Kelley Vlahos at The American Conservative:

To someone who has been writing about the military’s Massive Message Machine for a few years now, or as the military more politely puts it, Strategic Communications, a whopping $4.9 billion of our taxpayer money for winning hearts and minds here and abroad in 2009 alone, Michael Hastings’ latest piece, “Another Runaway General: Army Deploys Psy-Ops on U.S. Senators,” is no real surprise.

It could be almost funny, imagining our senators, delivered up to the Men in Fatigues upon landing in their CH-47 Chinook helicopters, like the hapless victims in The Cabinet of Dr. Caligari (1920) or the hilariously MST3k-lampooned Devil Doll (1964). I prefer The Stepford Wives analogy when writing about the lawmakers and think tankers who get all goofy-eyed after spending five minutes “in the field” on the generals’ turf. They come back home spouting things like, “timelines are dangerous,” “long hard slog,” and “political will to continue,” and start green lighting budgets and blocking measures to hasten the end of the war.

It might be funny if it weren’t so true. Hastings, the Rolling Stone writer who brought Gen. Stanley McChrystal down, writes that Gen. William Caldwell, who is in charge of training Afghan troops, demanded in 2009 that U.S military psy-ops be turned on visiting Senators and other “distinguished visitors” during routine CODELs (congressional delegations) to the warzone. Seems that the truth wasn’t good enough to convince the military’s paymasters that they deserved more money and time to fight it. Sadly, Democratic Sens. Carl Levin and Al Franken were among the “targets” for this mission, which, as the Army whistleblower who helped Hastings break the story concluded, clearly violated the law against propagandizing our own citizens. Consequently,  as I wrote about last year, both Levin and Franken fell down on the job when it came to resisting the push for the Afghan surge. In fact, it was immediately after one of these CODELs that the two senators softened their tone against the war policy.

Dave Schuler:

I don’t have a problem with military officers zealously advocating courses of action—that’s part of their job. That doesn’t extend to violations of Smith-Mundt, the U. S. law that defines the terms under which the U. S. government may engage in propaganda. If the allegations are true, it would certainly seem to me there may be a case here.

There appear to be quite a number of open questions. Does Smith-Mundt pertain to the military? Does it pertain to actions taken overseas? I believe there should be an investigation into this matter and, if it is found that the actions alleged in the article violate Smith-Mundt or other federal laws, the perpetrators should be prosecuted to the full extent of the law.

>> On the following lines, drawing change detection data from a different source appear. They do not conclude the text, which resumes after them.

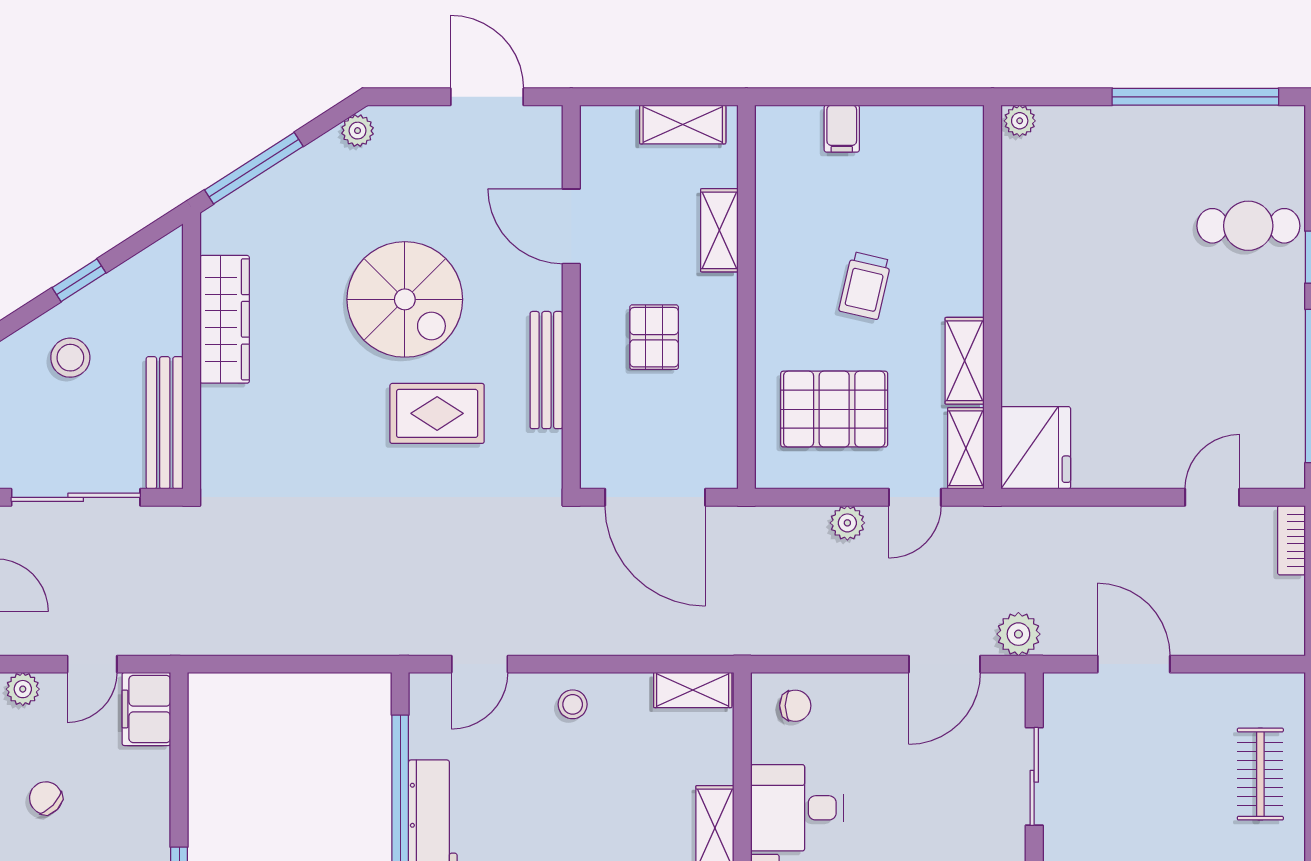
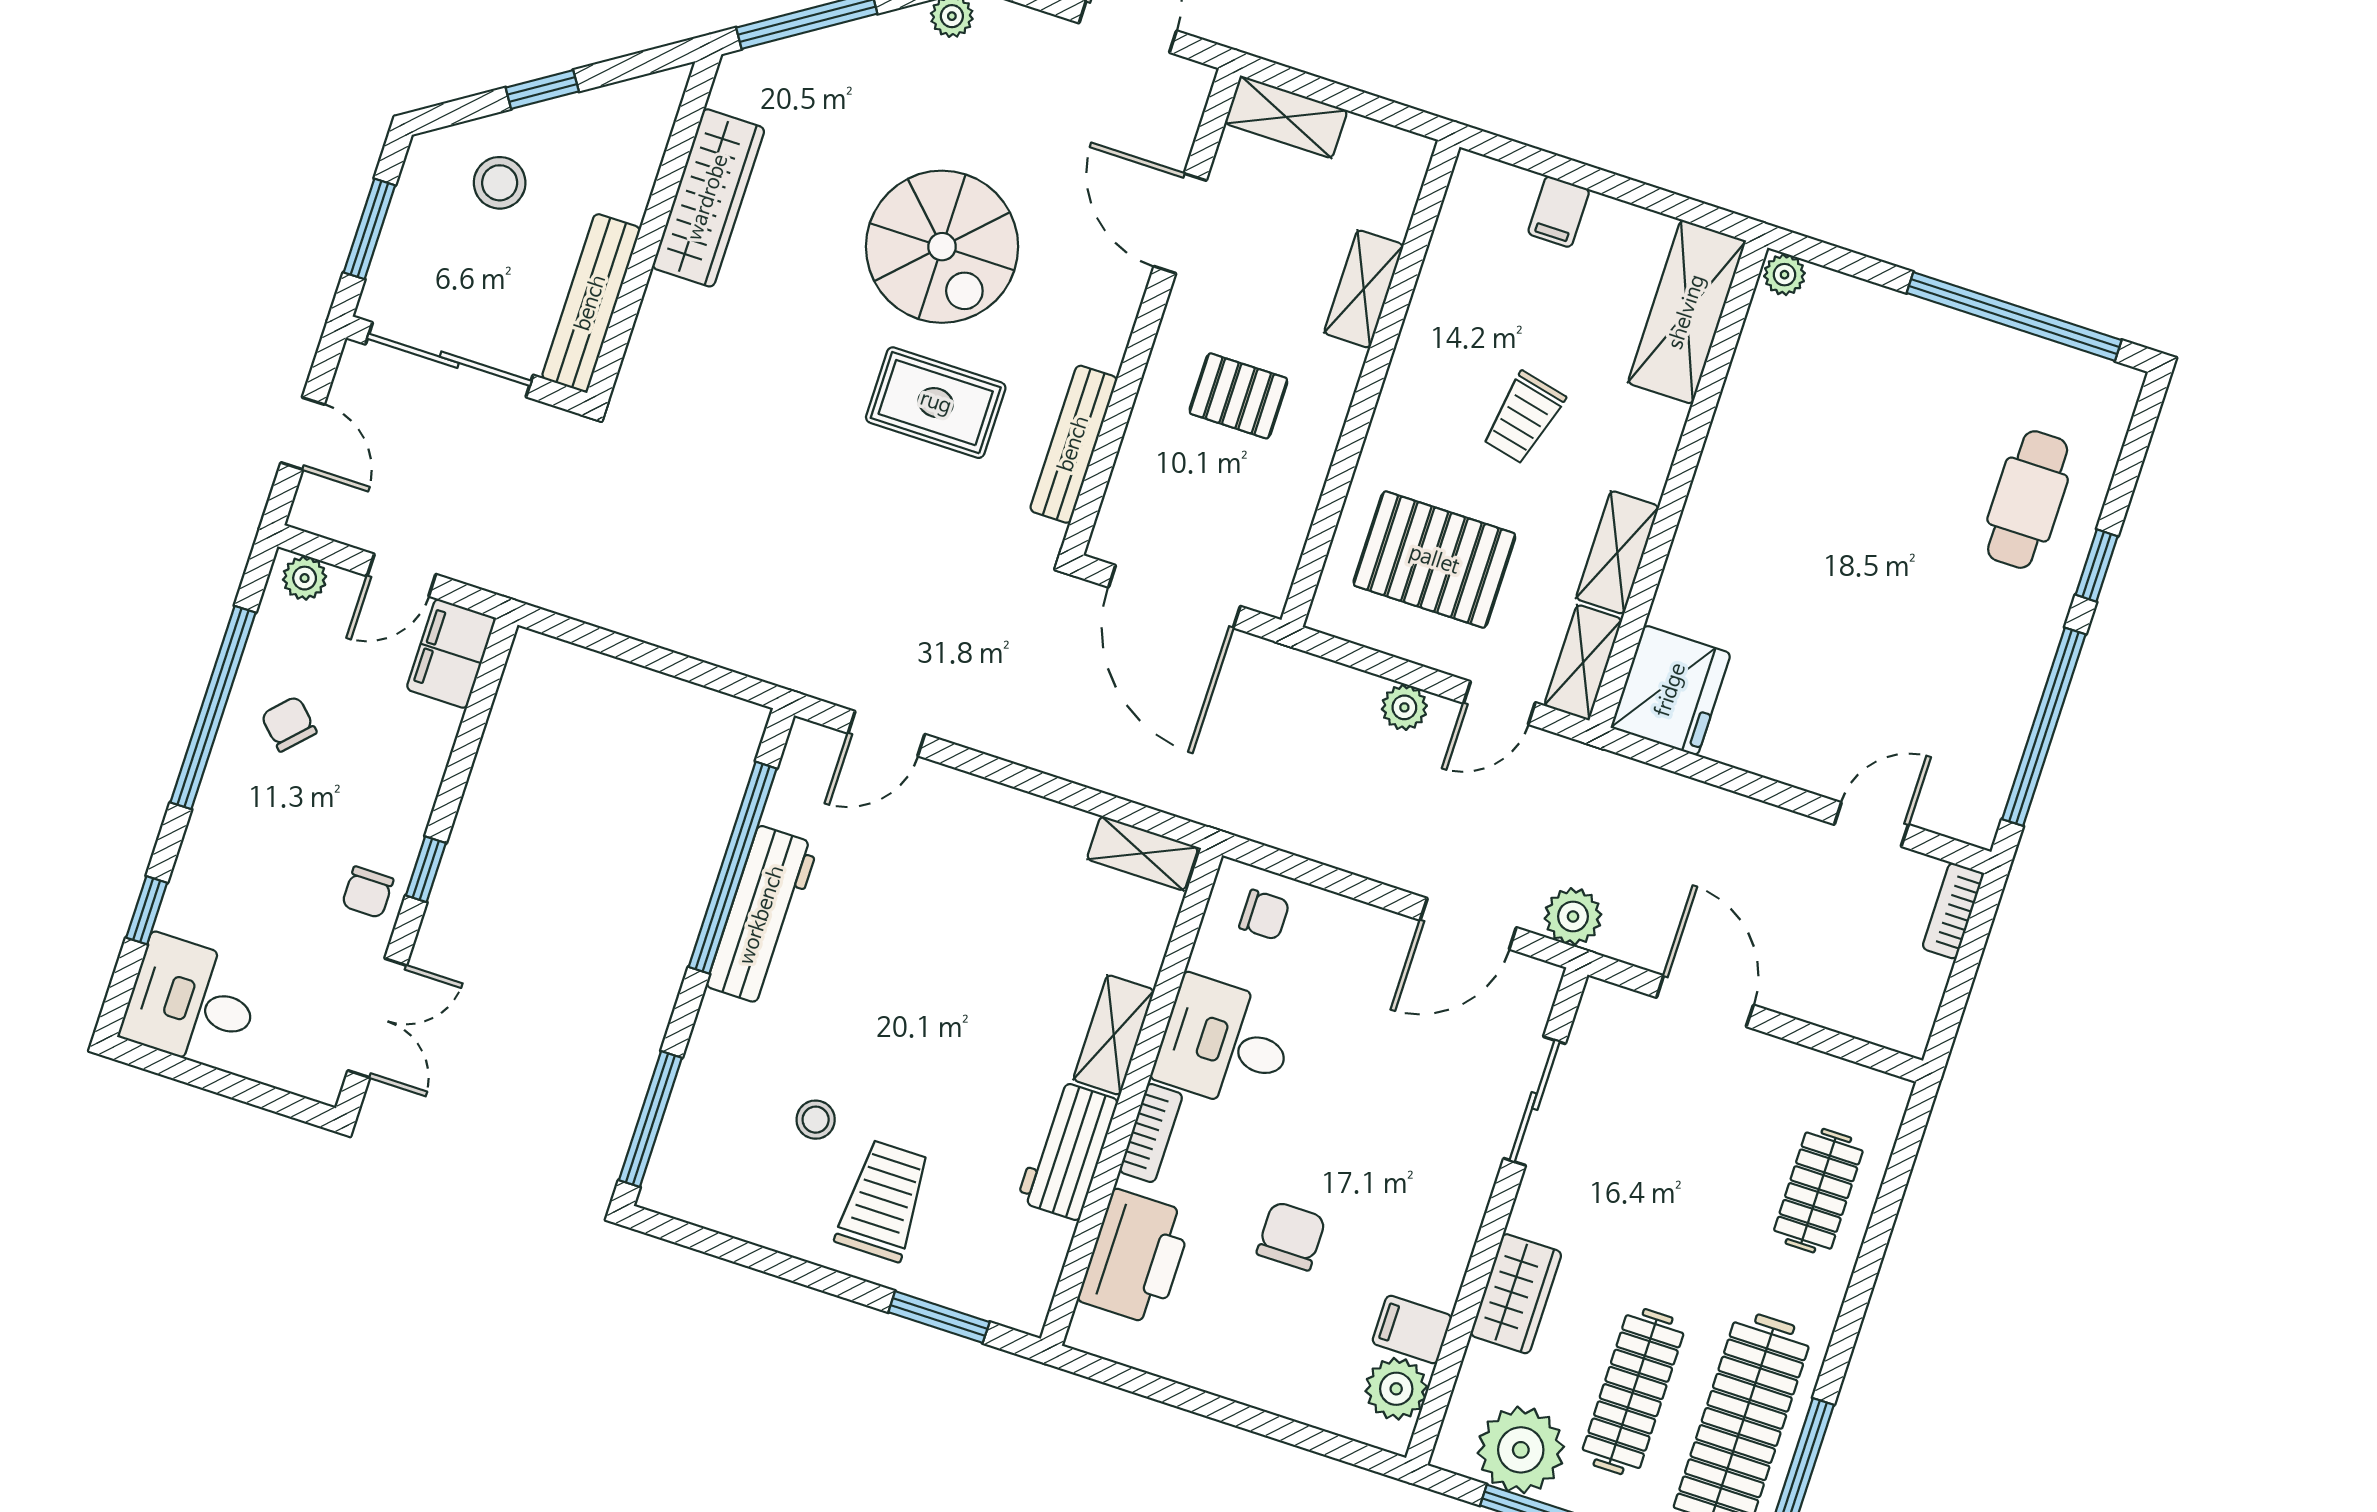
shelving: (683, 125) -> (1286, 117), moved
shelving: (958, 171) -> (1687, 312), added
cafe table: (1248, 226) -> (2028, 500), turned 90
pallet: (654, 337) -> (1238, 396), turned 90
bench: (546, 370) -> (1074, 444), moved
stool: (573, 704) -> (986, 822), removed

However, I find the story concerning for other reasons as well. I’ll defer to James on this but to my untutored eye the conduct that’s alleged in the article would seem to be an assault on civilian control of the military. Let me ask a question. Would it be appropriate for military officers to use the resources of an information operations unit against their higher-ups in the chain of command? That sounds like insubordination to me.